Eisenhower Library, Eisenhower papers, Whitman file

No. 473
Memorandum of a Meeting of President Eisenhower and Prime Minister Churchill at The White House, June 26, 1954, 11 a.m.

The Prime Minister came over to the President’s office shortly after 11, stayed until about 12:45. He then went back to the White House to “wash his hands” and the President went over a few minutes later for the meeting with the Legislative members.1

President first said that he was trying his hand with the “Atlantic Charter #2”2 to reaffirm principles but modifying them by practicality. He said he was tired of this business of issuing a communiqué that says “we talked about this and we talked about that.”

The Prime Minister first brought up “small point” about General Gruenther. The President explained that Secretary of Defense and others had wanted him to take Gruenther out of NATO for positions here, but that he would not do it. The Prime Minister said that he had been asked by Viscount Montgomery to put in a very strong plea to keep General Gruenther in Europe; the President said, “I will guarantee no change.”

The President then brought up the topic of “reconnaissance” in forces which the Prime Minister had referred to in conversation the previous night (i.e., a meeting of the leaders of Soviet Russia, Great Britain and the United States).3

The President would not agree to a meeting anywhere under the present Soviet rule, but did not object to Churchill’s suggestion of either Stockholm or London.

The President tried to urge the Prime Minister to (1) make the first move through diplomatic channels, and (2) include France. As to the first, the Prime Minister feels he can approach the matter obliquely, either through Malik or directly to Malenkov, by saying something to the effect, “How would you feel if you were asked to go to a big three meeting?” etc. The President tried to stress that [Page 1098] opportunity should not be given to Malenkov to “hit the free world in the face.”

They discussed Red China. Of admittance to the UN, Churchill said, “My line about recognition is that there has got to be peace first.” The President said that if they would withdraw to their own borders, release our prisoners, and say they would observe propriety in international relationships, he would consider using his influence to obtain recognition.

Some discussion of Eden’s relationship with Dulles here. Churchill said that Dulles has said a couple of things to Eden that need not have been said.

The President (going back to the question of meeting) thought it ought to be stressed that meeting would be concerned only with European affairs. Churchill thought that he could ask that Russians sign Austrian treaty. About this he said, “It is a dream; if I were a Russian I should think it would be good politics.”

Churchill said that when he came to see Truman two years ago,4 he telegraphed Malenkov about the trip; he did not inform him of this trip because he considered the “old friendship” basis so different.

Eisenhower suggested that the matter be talked over with Eden and Dulles.
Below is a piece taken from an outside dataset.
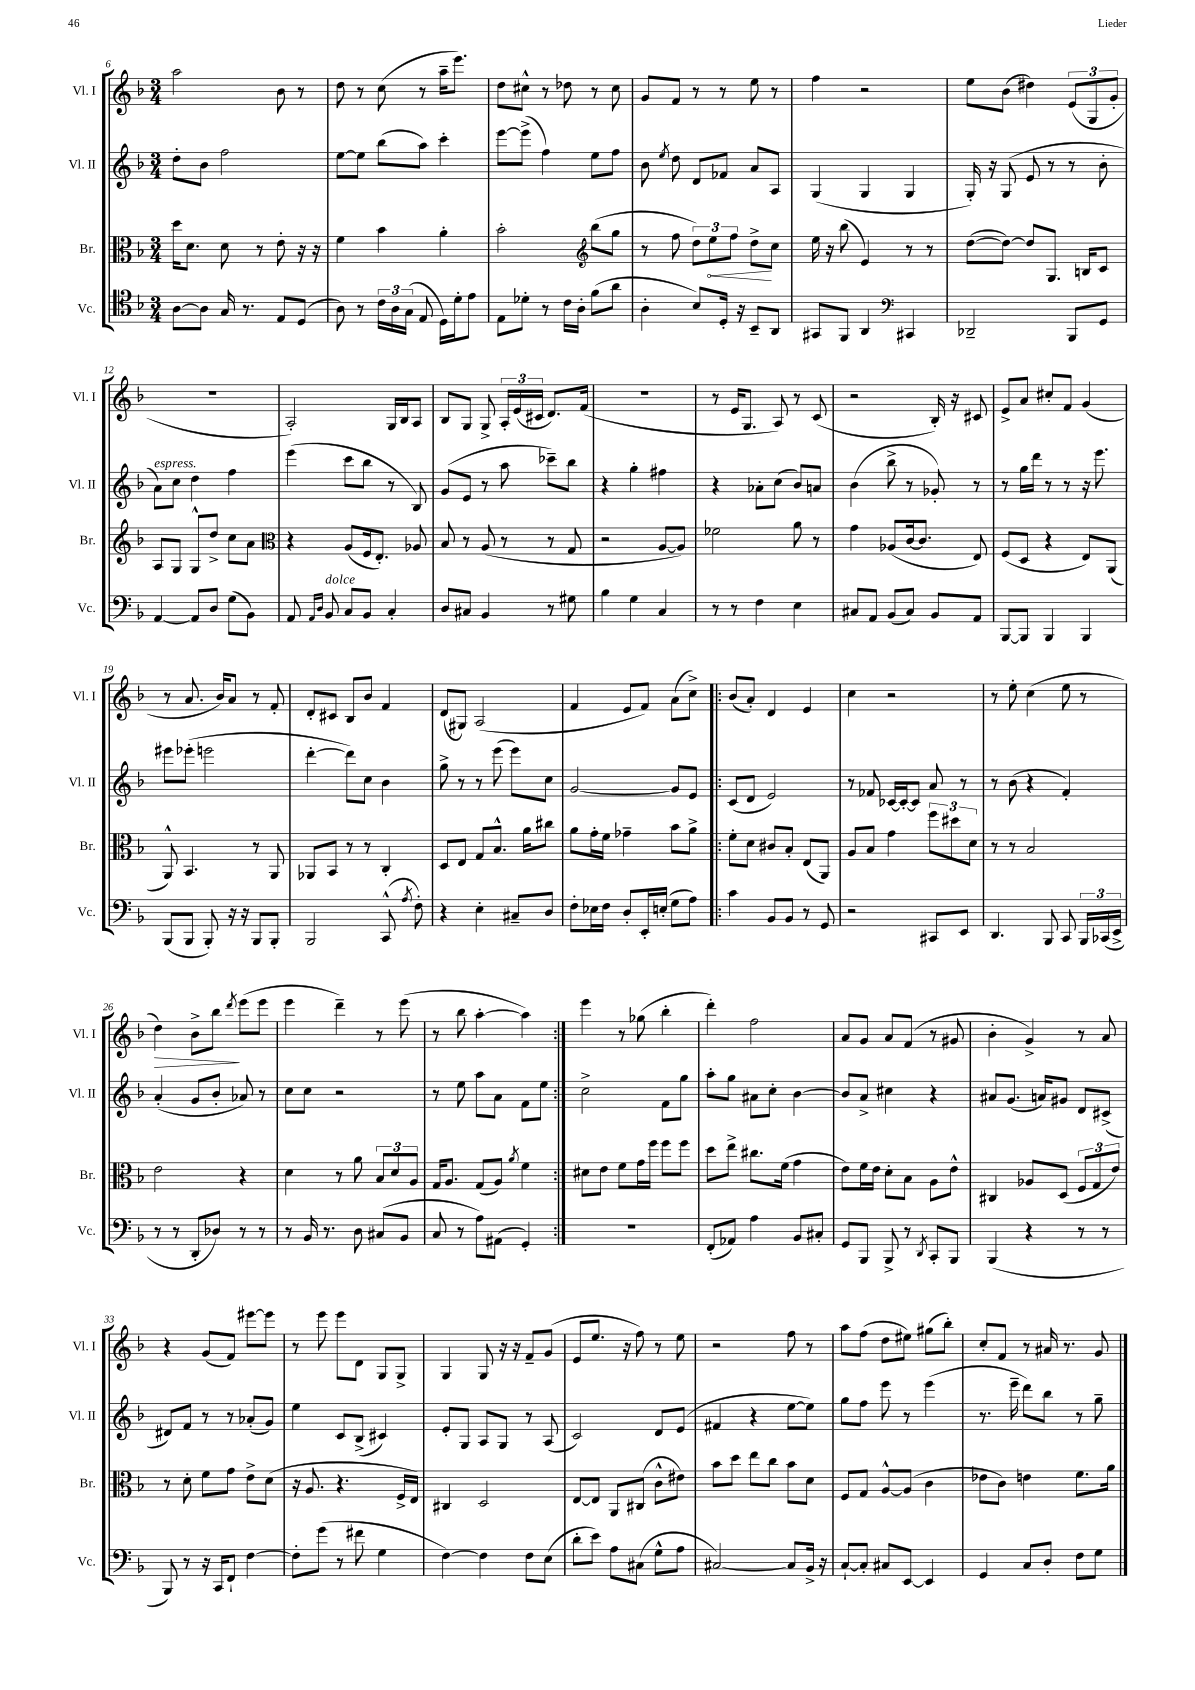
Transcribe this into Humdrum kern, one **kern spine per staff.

He again suggested ordinary diplomatic channels, but Churchill did not agree to that. He suggested Sir Winston might use as excuse his age, but Sir Winston did not agree to that.
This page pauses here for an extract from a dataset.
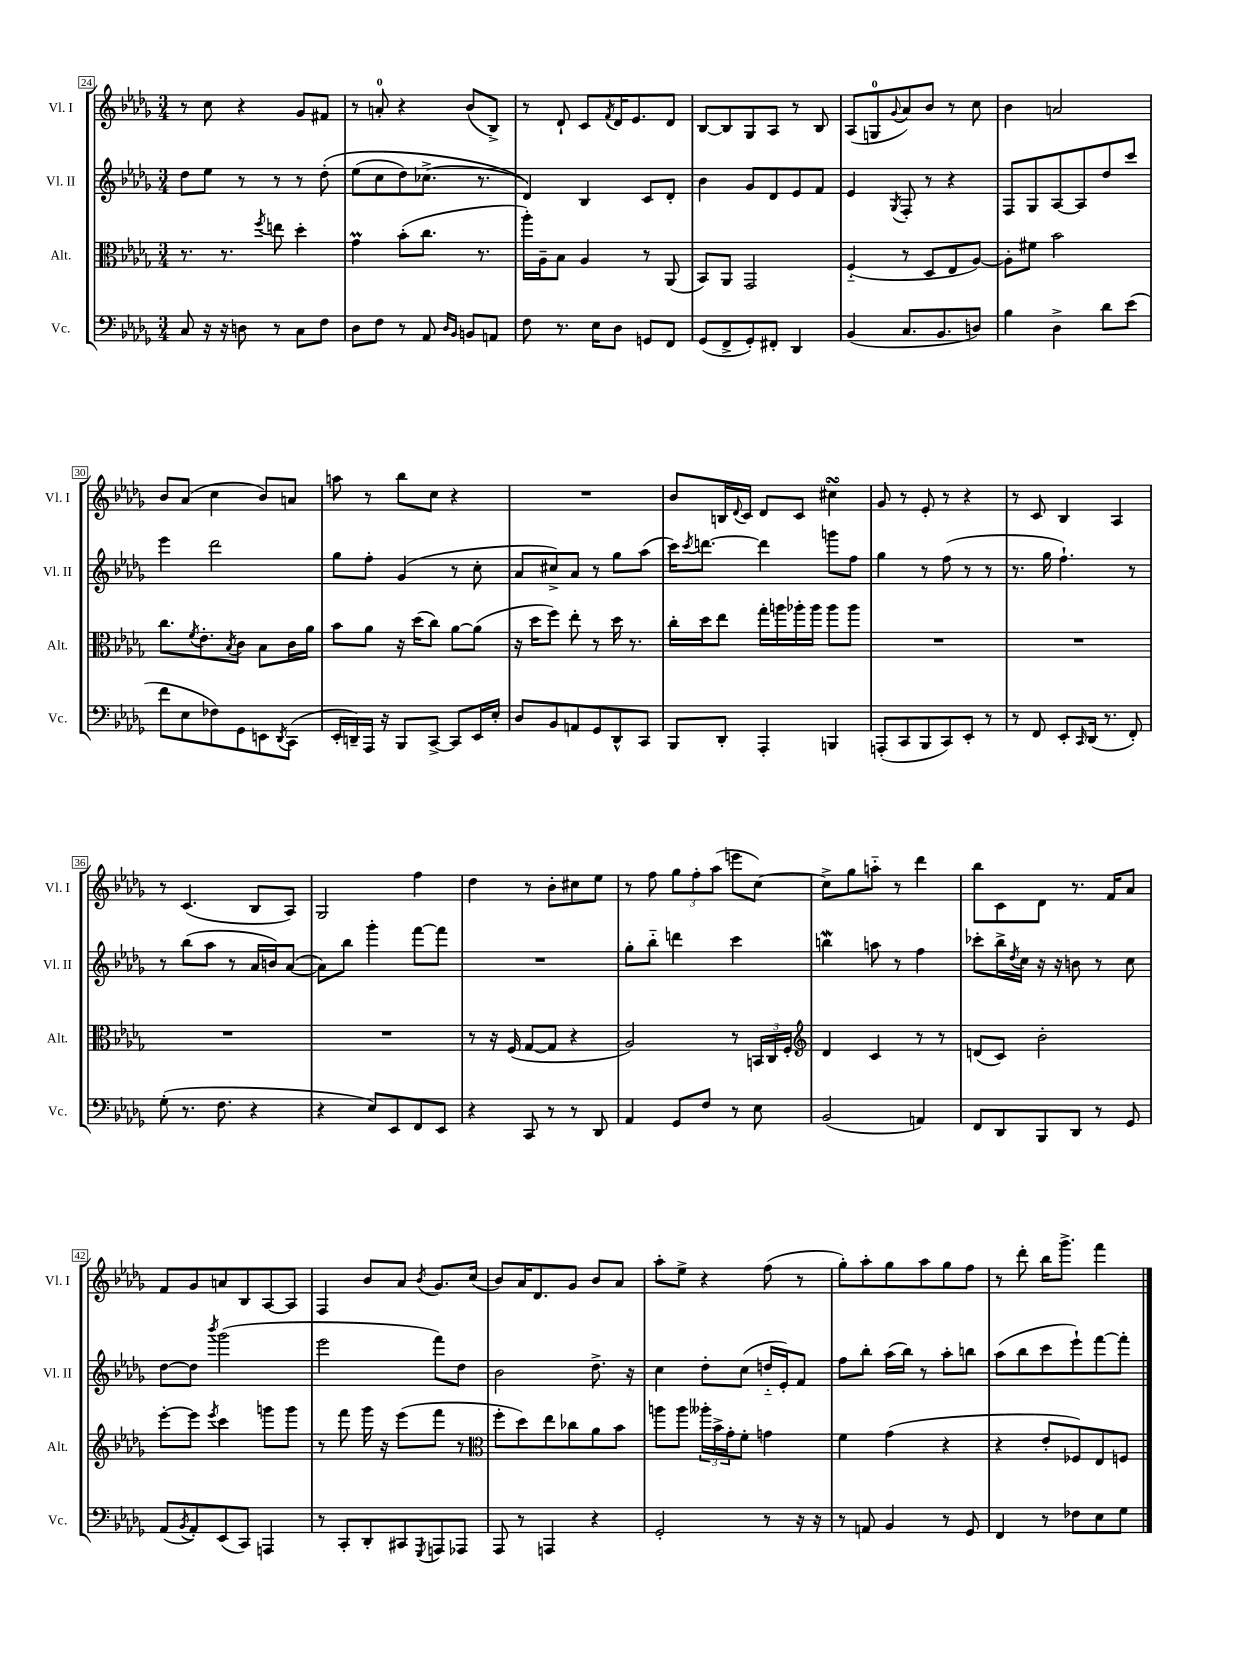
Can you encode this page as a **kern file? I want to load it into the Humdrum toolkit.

At this point the President also said he would think favorably of The Hague as a meeting place.

Churchill does not want to inquire until he returns to England, of course; thinks he can find out 48 hours after his return.

About nations to be asked, Churchill said: “Two is company; three is hard company; four is a deadlock.”

Churchill implied that he was going to turn things over to Anthony Eden some time before their elections in fall of ’55.

Some discussion of salaries of members of Parliament and of Congress; and of their own financial situations.

Referring again to primary subject of conversation, Churchill’s tentative inquiry about Big Three meeting, he said, “I swear to you that I will not compromise you in the slightest.” The President suggested again the matter be talked over with Foster Dulles. He said this was one field where he was completely inexperienced in the kind of negotiations, and he was therefore unsure as to exactly what was right thing to do. The President, “I am not afraid to meet anybody face to face to talk to him, but the world gets in a habit of [Page 1099] expecting a lot.” He said he could conceive of going to the first day of such a conference meeting and coming home, leaving the Vice President and Foster Dulles there, and then perhaps going back for the last five days of such a conference.

Subject of rearmament of Germany brought up, and what Mr. Churchill would say at Senators and Congressmen’s luncheon.

Then Churchill read the “Atlantic Charter #2.” At the end, he said, “Damned good,” and offered two minor word changes. He said, “I can’t tell you how I like it compared to what we had to face in Bermuda with that damned communiqué.”5

. . . . . . .

President suggested that Prime Minister might want to speak at luncheon for legislative leaders, a little about Egypt, Iran & Trieste.

  1. For a record of the luncheon with the legislative leaders, see the attachment to the entry from Hagerty’s diary, infra.
  2. See Document 353.
  3. Regarding this discussion, see Document 468.
  4. For documentation on the TrumanChurchill talks, held at Washington Jan. 5–18, 1952, see Documents 311 ff.
  5. For documentation on the Bermuda Conference, Dec. 5–8, 1953, see vol. v, Part 2, pp. 1710 ff.